Written task ::
Retype each entry exactly. Skip any pictures.

Records excerpted from a collection ::
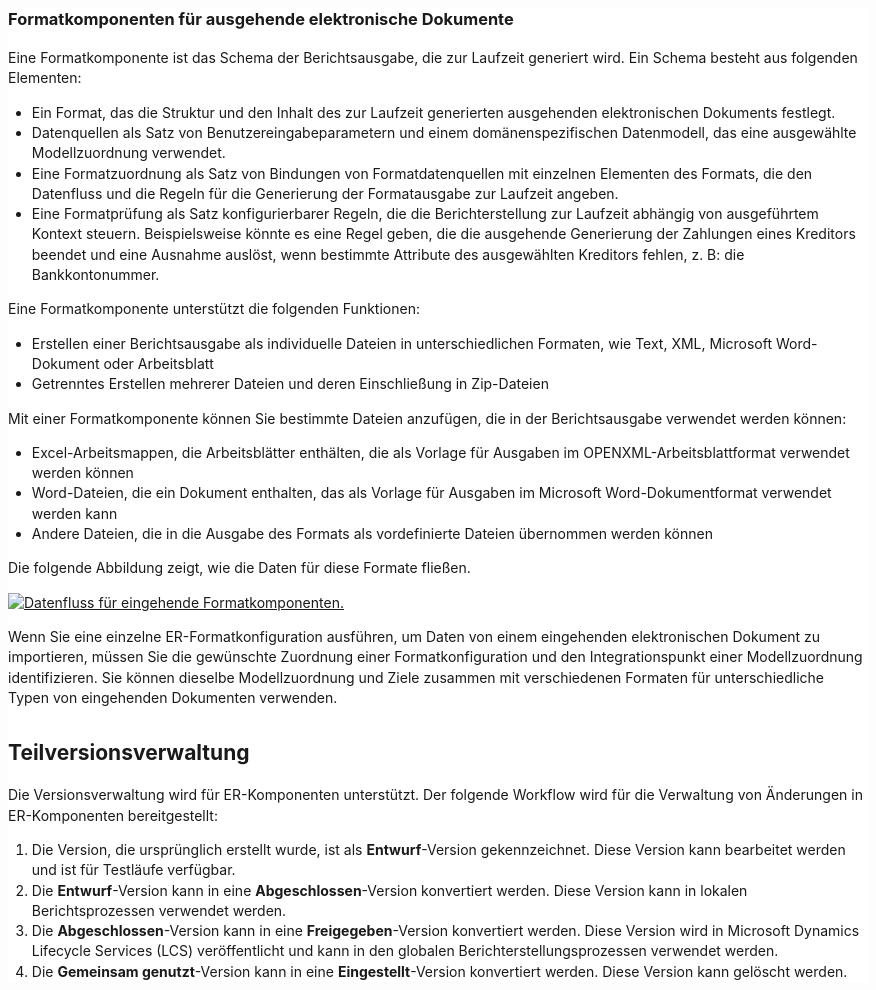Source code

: ### <a name="format-components-for-outgoing-electronic-documents"></a>Formatkomponenten für ausgehende elektronische Dokumente

Eine Formatkomponente ist das Schema der Berichtsausgabe, die zur Laufzeit generiert wird. Ein Schema besteht aus folgenden Elementen:

- Ein Format, das die Struktur und den Inhalt des zur Laufzeit generierten ausgehenden elektronischen Dokuments festlegt.
- Datenquellen als Satz von Benutzereingabeparametern und einem domänenspezifischen Datenmodell, das eine ausgewählte Modellzuordnung verwendet.
- Eine Formatzuordnung als Satz von Bindungen von Formatdatenquellen mit einzelnen Elementen des Formats, die den Datenfluss und die Regeln für die Generierung der Formatausgabe zur Laufzeit angeben.
- Eine Formatprüfung als Satz konfigurierbarer Regeln, die die Berichterstellung zur Laufzeit abhängig von ausgeführtem Kontext steuern. Beispielsweise könnte es eine Regel geben, die die ausgehende Generierung der Zahlungen eines Kreditors beendet und eine Ausnahme auslöst, wenn bestimmte Attribute des ausgewählten Kreditors fehlen, z. B: die Bankkontonummer.

Eine Formatkomponente unterstützt die folgenden Funktionen:

- Erstellen einer Berichtsausgabe als individuelle Dateien in unterschiedlichen Formaten, wie Text, XML, Microsoft Word-Dokument oder Arbeitsblatt
- Getrenntes Erstellen mehrerer Dateien und deren Einschließung in Zip-Dateien

Mit einer Formatkomponente können Sie bestimmte Dateien anzufügen, die in der Berichtsausgabe verwendet werden können:

- Excel-Arbeitsmappen, die Arbeitsblätter enthälten, die als Vorlage für Ausgaben im OPENXML-Arbeitsblattformat verwendet werden können
- Word-Dateien, die ein Dokument enthalten, das als Vorlage für Ausgaben im Microsoft Word-Dokumentformat verwendet werden kann
- Andere Dateien, die in die Ausgabe des Formats als vordefinierte Dateien übernommen werden können

Die folgende Abbildung zeigt, wie die Daten für diese Formate fließen.

[![Datenfluss für eingehende Formatkomponenten.](./media/ER-overview-03.png)](./media/ER-overview-03.png)

Wenn Sie eine einzelne ER-Formatkonfiguration ausführen, um Daten von einem eingehenden elektronischen Dokument zu importieren, müssen Sie die gewünschte Zuordnung einer Formatkonfiguration und den Integrationspunkt einer Modellzuordnung identifizieren. Sie können dieselbe Modellzuordnung und Ziele zusammen mit verschiedenen Formaten für unterschiedliche Typen von eingehenden Dokumenten verwenden.

## <a name="component-versioning"></a>Teilversionsverwaltung

Die Versionsverwaltung wird für ER-Komponenten unterstützt. Der folgende Workflow wird für die Verwaltung von Änderungen in ER-Komponenten bereitgestellt:

1. Die Version, die ursprünglich erstellt wurde, ist als **Entwurf**-Version gekennzeichnet. Diese Version kann bearbeitet werden und ist für Testläufe verfügbar.
2. Die **Entwurf**-Version kann in eine **Abgeschlossen**-Version konvertiert werden. Diese Version kann in lokalen Berichtsprozessen verwendet werden.
3. Die **Abgeschlossen**-Version kann in eine **Freigegeben**-Version konvertiert werden. Diese Version wird in Microsoft Dynamics Lifecycle Services (LCS) veröffentlicht und kann in den globalen Berichterstellungsprozessen verwendet werden.
4. Die **Gemeinsam genutzt**-Version kann in eine **Eingestellt**-Version konvertiert werden. Diese Version kann gelöscht werden.
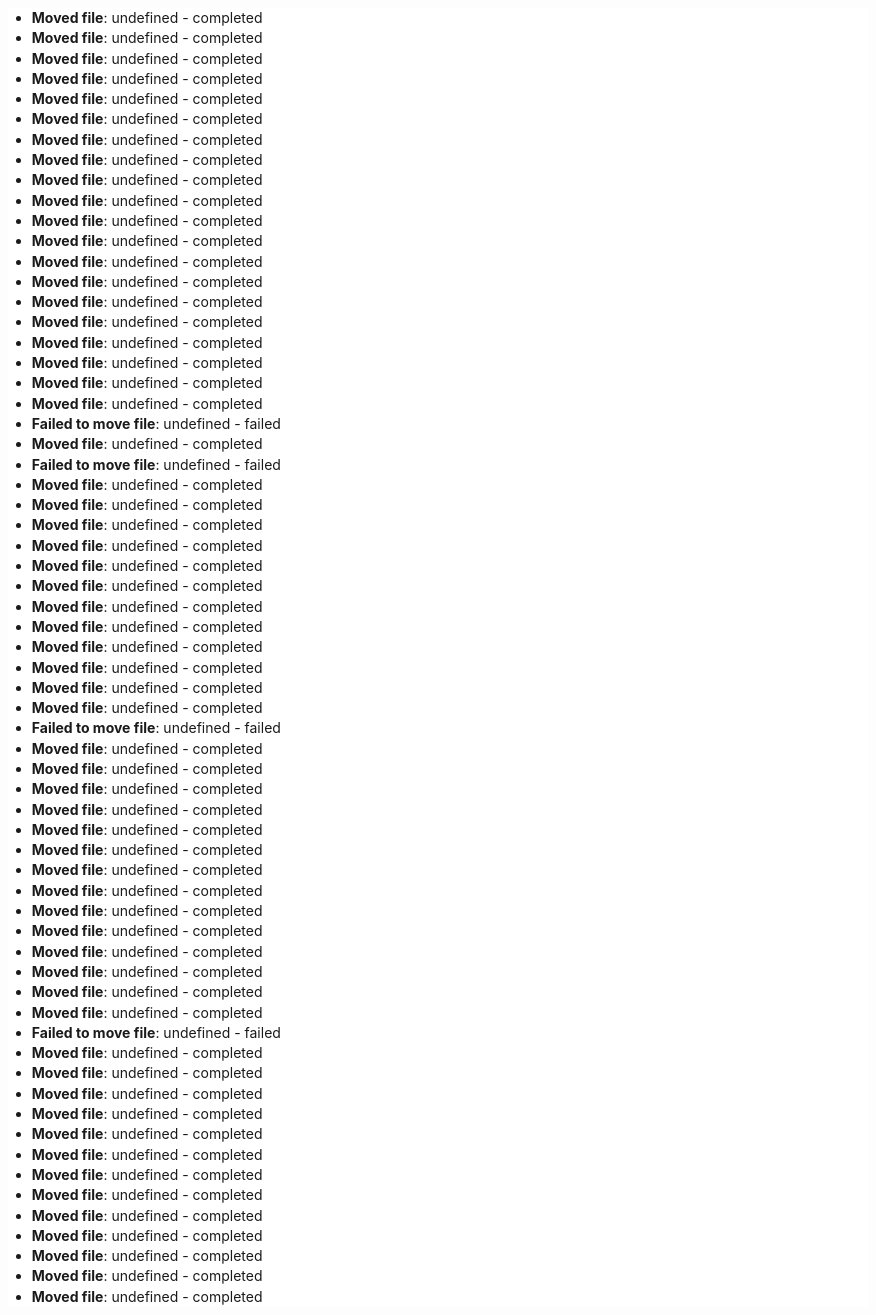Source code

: - **Moved file**: undefined - completed
- **Moved file**: undefined - completed
- **Moved file**: undefined - completed
- **Moved file**: undefined - completed
- **Moved file**: undefined - completed
- **Moved file**: undefined - completed
- **Moved file**: undefined - completed
- **Moved file**: undefined - completed
- **Moved file**: undefined - completed
- **Moved file**: undefined - completed
- **Moved file**: undefined - completed
- **Moved file**: undefined - completed
- **Moved file**: undefined - completed
- **Moved file**: undefined - completed
- **Moved file**: undefined - completed
- **Moved file**: undefined - completed
- **Moved file**: undefined - completed
- **Moved file**: undefined - completed
- **Moved file**: undefined - completed
- **Moved file**: undefined - completed
- **Failed to move file**: undefined - failed
- **Moved file**: undefined - completed
- **Failed to move file**: undefined - failed
- **Moved file**: undefined - completed
- **Moved file**: undefined - completed
- **Moved file**: undefined - completed
- **Moved file**: undefined - completed
- **Moved file**: undefined - completed
- **Moved file**: undefined - completed
- **Moved file**: undefined - completed
- **Moved file**: undefined - completed
- **Moved file**: undefined - completed
- **Moved file**: undefined - completed
- **Moved file**: undefined - completed
- **Moved file**: undefined - completed
- **Failed to move file**: undefined - failed
- **Moved file**: undefined - completed
- **Moved file**: undefined - completed
- **Moved file**: undefined - completed
- **Moved file**: undefined - completed
- **Moved file**: undefined - completed
- **Moved file**: undefined - completed
- **Moved file**: undefined - completed
- **Moved file**: undefined - completed
- **Moved file**: undefined - completed
- **Moved file**: undefined - completed
- **Moved file**: undefined - completed
- **Moved file**: undefined - completed
- **Moved file**: undefined - completed
- **Moved file**: undefined - completed
- **Failed to move file**: undefined - failed
- **Moved file**: undefined - completed
- **Moved file**: undefined - completed
- **Moved file**: undefined - completed
- **Moved file**: undefined - completed
- **Moved file**: undefined - completed
- **Moved file**: undefined - completed
- **Moved file**: undefined - completed
- **Moved file**: undefined - completed
- **Moved file**: undefined - completed
- **Moved file**: undefined - completed
- **Moved file**: undefined - completed
- **Moved file**: undefined - completed
- **Moved file**: undefined - completed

Written response ::
Source code

: ### <a name="format-components-for-outgoing-electronic-documents"></a>Formatkomponenten für ausgehende elektronische Dokumente

Eine Formatkomponente ist das Schema der Berichtsausgabe, die zur Laufzeit generiert wird. Ein Schema besteht aus folgenden Elementen:

- Ein Format, das die Struktur und den Inhalt des zur Laufzeit generierten ausgehenden elektronischen Dokuments festlegt.
- Datenquellen als Satz von Benutzereingabeparametern und einem domänenspezifischen Datenmodell, das eine ausgewählte Modellzuordnung verwendet.
- Eine Formatzuordnung als Satz von Bindungen von Formatdatenquellen mit einzelnen Elementen des Formats, die den Datenfluss und die Regeln für die Generierung der Formatausgabe zur Laufzeit angeben.
- Eine Formatprüfung als Satz konfigurierbarer Regeln, die die Berichterstellung zur Laufzeit abhängig von ausgeführtem Kontext steuern. Beispielsweise könnte es eine Regel geben, die die ausgehende Generierung der Zahlungen eines Kreditors beendet und eine Ausnahme auslöst, wenn bestimmte Attribute des ausgewählten Kreditors fehlen, z. B: die Bankkontonummer.

Eine Formatkomponente unterstützt die folgenden Funktionen:

- Erstellen einer Berichtsausgabe als individuelle Dateien in unterschiedlichen Formaten, wie Text, XML, Microsoft Word-Dokument oder Arbeitsblatt
- Getrenntes Erstellen mehrerer Dateien und deren Einschließung in Zip-Dateien

Mit einer Formatkomponente können Sie bestimmte Dateien anzufügen, die in der Berichtsausgabe verwendet werden können:

- Excel-Arbeitsmappen, die Arbeitsblätter enthälten, die als Vorlage für Ausgaben im OPENXML-Arbeitsblattformat verwendet werden können
- Word-Dateien, die ein Dokument enthalten, das als Vorlage für Ausgaben im Microsoft Word-Dokumentformat verwendet werden kann
- Andere Dateien, die in die Ausgabe des Formats als vordefinierte Dateien übernommen werden können

Die folgende Abbildung zeigt, wie die Daten für diese Formate fließen.

[![Datenfluss für eingehende Formatkomponenten.](./media/ER-overview-03.png)](./media/ER-overview-03.png)

Wenn Sie eine einzelne ER-Formatkonfiguration ausführen, um Daten von einem eingehenden elektronischen Dokument zu importieren, müssen Sie die gewünschte Zuordnung einer Formatkonfiguration und den Integrationspunkt einer Modellzuordnung identifizieren. Sie können dieselbe Modellzuordnung und Ziele zusammen mit verschiedenen Formaten für unterschiedliche Typen von eingehenden Dokumenten verwenden.

## <a name="component-versioning"></a>Teilversionsverwaltung

Die Versionsverwaltung wird für ER-Komponenten unterstützt. Der folgende Workflow wird für die Verwaltung von Änderungen in ER-Komponenten bereitgestellt:

1. Die Version, die ursprünglich erstellt wurde, ist als **Entwurf**-Version gekennzeichnet. Diese Version kann bearbeitet werden und ist für Testläufe verfügbar.
2. Die **Entwurf**-Version kann in eine **Abgeschlossen**-Version konvertiert werden. Diese Version kann in lokalen Berichtsprozessen verwendet werden.
3. Die **Abgeschlossen**-Version kann in eine **Freigegeben**-Version konvertiert werden. Diese Version wird in Microsoft Dynamics Lifecycle Services (LCS) veröffentlicht und kann in den globalen Berichterstellungsprozessen verwendet werden.
4. Die **Gemeinsam genutzt**-Version kann in eine **Eingestellt**-Version konvertiert werden. Diese Version kann gelöscht werden.
Source code

: - **Moved file**: undefined - completed
- **Moved file**: undefined - completed
- **Moved file**: undefined - completed
- **Moved file**: undefined - completed
- **Moved file**: undefined - completed
- **Moved file**: undefined - completed
- **Moved file**: undefined - completed
- **Moved file**: undefined - completed
- **Moved file**: undefined - completed
- **Moved file**: undefined - completed
- **Moved file**: undefined - completed
- **Moved file**: undefined - completed
- **Moved file**: undefined - completed
- **Moved file**: undefined - completed
- **Moved file**: undefined - completed
- **Moved file**: undefined - completed
- **Moved file**: undefined - completed
- **Moved file**: undefined - completed
- **Moved file**: undefined - completed
- **Moved file**: undefined - completed
- **Failed to move file**: undefined - failed
- **Moved file**: undefined - completed
- **Failed to move file**: undefined - failed
- **Moved file**: undefined - completed
- **Moved file**: undefined - completed
- **Moved file**: undefined - completed
- **Moved file**: undefined - completed
- **Moved file**: undefined - completed
- **Moved file**: undefined - completed
- **Moved file**: undefined - completed
- **Moved file**: undefined - completed
- **Moved file**: undefined - completed
- **Moved file**: undefined - completed
- **Moved file**: undefined - completed
- **Moved file**: undefined - completed
- **Failed to move file**: undefined - failed
- **Moved file**: undefined - completed
- **Moved file**: undefined - completed
- **Moved file**: undefined - completed
- **Moved file**: undefined - completed
- **Moved file**: undefined - completed
- **Moved file**: undefined - completed
- **Moved file**: undefined - completed
- **Moved file**: undefined - completed
- **Moved file**: undefined - completed
- **Moved file**: undefined - completed
- **Moved file**: undefined - completed
- **Moved file**: undefined - completed
- **Moved file**: undefined - completed
- **Moved file**: undefined - completed
- **Failed to move file**: undefined - failed
- **Moved file**: undefined - completed
- **Moved file**: undefined - completed
- **Moved file**: undefined - completed
- **Moved file**: undefined - completed
- **Moved file**: undefined - completed
- **Moved file**: undefined - completed
- **Moved file**: undefined - completed
- **Moved file**: undefined - completed
- **Moved file**: undefined - completed
- **Moved file**: undefined - completed
- **Moved file**: undefined - completed
- **Moved file**: undefined - completed
- **Moved file**: undefined - completed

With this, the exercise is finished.